**Work instructions:**
Give the data back exactly. Leave out any images.

[Page-level text extractions]
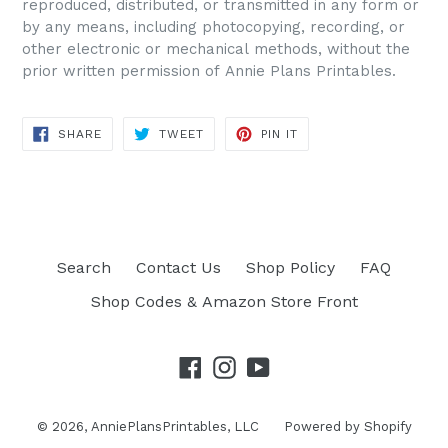
reproduced, distributed, or transmitted in any form or
by any means, including photocopying, recording, or
other electronic or mechanical methods, without the
prior written permission of Annie Plans Printables.
SHARE
TWEET
PIN IT
SHARE
TWEET
PIN
ON
ON
ON
FACEBOOK
TWITTER
PINTEREST
Search
Contact Us
Shop Policy
FAQ
Shop Codes & Amazon Store Front
Facebook
Instagram
YouTube
© 2026,
AnniePlansPrintables, LLC
Powered by Shopify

**Response to the exercise:**
reproduced, distributed, or transmitted in any form or
by any means, including photocopying, recording, or
other electronic or mechanical methods, without the
prior written permission of Annie Plans Printables.
SHARE
TWEET
PIN IT
SHARE
TWEET
PIN
ON
ON
ON
FACEBOOK
TWITTER
PINTEREST
Search
Contact Us
Shop Policy
FAQ
Shop Codes & Amazon Store Front
Facebook
Instagram
YouTube
© 2026,
AnniePlansPrintables, LLC
Powered by Shopify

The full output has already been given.